Working with System V IPC queues in Perl and PHP

· klm's blog


Original post is here: eklausmeier.goip.de

In continuation of Working with System V IPC queues a month ago this post will show how to access IPC queues with Perl and PHP. A typical scenario is that a web application wants an external application to process data coming from the web application. In that scenario a lot of messages/tasks from the web application can be queued up in an IPC queue for succesive processing by another program independent from the web application and possibly with more access rights.

For using System V queues in PHP you have to make sure that PHP has been compiled with POSIX support. With Red Hat you need php-process, in Ubuntu it is present by default.

[more_WP_Tag] The Perl code for reading data from an System V IPC queue is as below. Please take particular note for setting of $|.

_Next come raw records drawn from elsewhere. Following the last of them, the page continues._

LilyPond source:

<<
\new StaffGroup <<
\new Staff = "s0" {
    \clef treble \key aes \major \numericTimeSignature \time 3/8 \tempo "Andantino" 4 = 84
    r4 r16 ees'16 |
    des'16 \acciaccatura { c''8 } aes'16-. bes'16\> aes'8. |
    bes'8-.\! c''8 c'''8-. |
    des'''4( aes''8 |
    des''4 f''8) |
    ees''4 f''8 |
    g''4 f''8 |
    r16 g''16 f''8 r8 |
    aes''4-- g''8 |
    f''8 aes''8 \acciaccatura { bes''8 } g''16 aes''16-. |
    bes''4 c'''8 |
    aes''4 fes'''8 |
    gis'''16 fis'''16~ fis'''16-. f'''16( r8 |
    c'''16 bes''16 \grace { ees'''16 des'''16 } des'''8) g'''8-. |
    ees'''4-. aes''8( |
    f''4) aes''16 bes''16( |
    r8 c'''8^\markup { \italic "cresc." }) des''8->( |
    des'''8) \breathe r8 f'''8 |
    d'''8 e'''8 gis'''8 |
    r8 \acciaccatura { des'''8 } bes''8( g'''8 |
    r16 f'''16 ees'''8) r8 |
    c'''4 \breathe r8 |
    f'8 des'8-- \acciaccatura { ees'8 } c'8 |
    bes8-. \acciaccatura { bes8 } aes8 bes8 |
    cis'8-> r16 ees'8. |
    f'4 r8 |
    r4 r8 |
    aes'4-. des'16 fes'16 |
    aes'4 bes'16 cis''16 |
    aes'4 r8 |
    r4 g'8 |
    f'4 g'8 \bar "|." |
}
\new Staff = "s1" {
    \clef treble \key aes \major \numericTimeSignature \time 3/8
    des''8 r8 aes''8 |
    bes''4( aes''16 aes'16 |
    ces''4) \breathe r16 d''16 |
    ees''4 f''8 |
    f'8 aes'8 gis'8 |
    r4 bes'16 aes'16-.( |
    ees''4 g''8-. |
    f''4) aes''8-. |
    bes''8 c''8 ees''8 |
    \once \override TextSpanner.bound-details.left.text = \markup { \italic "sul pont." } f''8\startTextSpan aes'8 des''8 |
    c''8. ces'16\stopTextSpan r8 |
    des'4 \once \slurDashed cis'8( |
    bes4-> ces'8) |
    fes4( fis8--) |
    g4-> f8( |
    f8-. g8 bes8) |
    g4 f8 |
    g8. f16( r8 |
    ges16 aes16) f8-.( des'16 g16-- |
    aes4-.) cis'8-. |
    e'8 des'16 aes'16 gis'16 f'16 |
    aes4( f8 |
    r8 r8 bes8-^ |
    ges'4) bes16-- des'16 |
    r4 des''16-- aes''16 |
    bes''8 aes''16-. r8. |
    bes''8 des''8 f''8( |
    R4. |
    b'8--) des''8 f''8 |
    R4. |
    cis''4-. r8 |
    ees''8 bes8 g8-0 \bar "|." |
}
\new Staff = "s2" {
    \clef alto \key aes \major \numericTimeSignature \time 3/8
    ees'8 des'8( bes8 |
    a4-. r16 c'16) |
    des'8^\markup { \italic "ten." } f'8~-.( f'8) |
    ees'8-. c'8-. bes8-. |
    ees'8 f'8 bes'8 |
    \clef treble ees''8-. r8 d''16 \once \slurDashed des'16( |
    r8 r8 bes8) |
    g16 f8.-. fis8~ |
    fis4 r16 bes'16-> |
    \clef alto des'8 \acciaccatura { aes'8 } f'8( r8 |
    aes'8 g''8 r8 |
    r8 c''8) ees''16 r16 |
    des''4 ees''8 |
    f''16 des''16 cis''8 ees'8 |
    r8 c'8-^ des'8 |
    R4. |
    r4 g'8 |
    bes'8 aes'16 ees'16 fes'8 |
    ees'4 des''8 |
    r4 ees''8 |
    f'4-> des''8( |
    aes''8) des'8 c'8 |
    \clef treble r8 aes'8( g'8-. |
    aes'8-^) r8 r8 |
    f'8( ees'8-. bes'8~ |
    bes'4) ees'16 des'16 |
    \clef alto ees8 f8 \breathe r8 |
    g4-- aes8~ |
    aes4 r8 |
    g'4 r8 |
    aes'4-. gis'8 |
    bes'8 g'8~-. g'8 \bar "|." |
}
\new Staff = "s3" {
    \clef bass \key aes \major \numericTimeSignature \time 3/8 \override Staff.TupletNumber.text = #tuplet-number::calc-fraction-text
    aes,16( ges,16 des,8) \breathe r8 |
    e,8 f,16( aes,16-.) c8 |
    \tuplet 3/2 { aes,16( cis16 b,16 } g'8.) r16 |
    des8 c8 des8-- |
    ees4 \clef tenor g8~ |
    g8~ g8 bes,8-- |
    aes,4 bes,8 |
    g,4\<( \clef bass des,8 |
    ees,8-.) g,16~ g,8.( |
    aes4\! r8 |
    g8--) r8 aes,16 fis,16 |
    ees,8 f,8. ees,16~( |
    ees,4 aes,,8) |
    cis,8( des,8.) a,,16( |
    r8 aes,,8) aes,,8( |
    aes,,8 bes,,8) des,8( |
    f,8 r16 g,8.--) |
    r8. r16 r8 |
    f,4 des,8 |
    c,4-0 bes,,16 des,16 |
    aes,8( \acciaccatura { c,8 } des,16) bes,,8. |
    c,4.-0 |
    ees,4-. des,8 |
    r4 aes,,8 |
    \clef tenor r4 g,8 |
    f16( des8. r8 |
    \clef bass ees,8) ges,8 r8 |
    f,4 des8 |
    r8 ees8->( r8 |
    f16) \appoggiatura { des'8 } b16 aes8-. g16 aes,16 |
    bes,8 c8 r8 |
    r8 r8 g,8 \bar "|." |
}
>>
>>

 1$| = 1;         # "hot" pipes, i.e., flush output channel
 2use IPC::SysV qw(ftok IPC_PRIVATE IPC_RMID IPC_CREAT S_IRUSR S_IWUSR S_IRGRP S_IWGRP S_IROTH S_IWOTH MSG_NOERROR);
 3
 4my $key = ftok("/some/file/or/directory",65);    # 65="A"
 5my $id = msgget($key, IPC_CREAT | S_IRUSR | S_IWUSR | S_IRGRP | S_IWGRP | S_IROTH | S_IWOTH);
 6die("msgget() failed") if (! defined $id);
 7
 8while (1) {
 9      die("msgrcv() failed") if ( msgrcv($id, $msg, 300, 0, MSG_NOERROR) == 0 );
10      # do something with the message in $msg
11}

Sending data to an IPC queue in PHP uses functions msg_get_queue(), for attaching to the queue, and msg_send() for actual writing to the queue. Function msg_get_queue() creates a queue with permissions 666, if not told otherwise. This is usually exactly what you want, because otherwise you cannot access the data in the queue. Usually the web-server runs with one user ID, and the processing of the queue data runs with another user ID.

1$key = ftok("/some/file/or/directory","A");
2$id = msg_get_queue($key);
3print "msg_send = " . msg_send($id,1,$msg . $destination,false,false) . "\n";

ftok() in PHP has a string as second argument, while Perl uses an integer. These values should match each other, otherwise Perl and PHP will not talk to the same queue.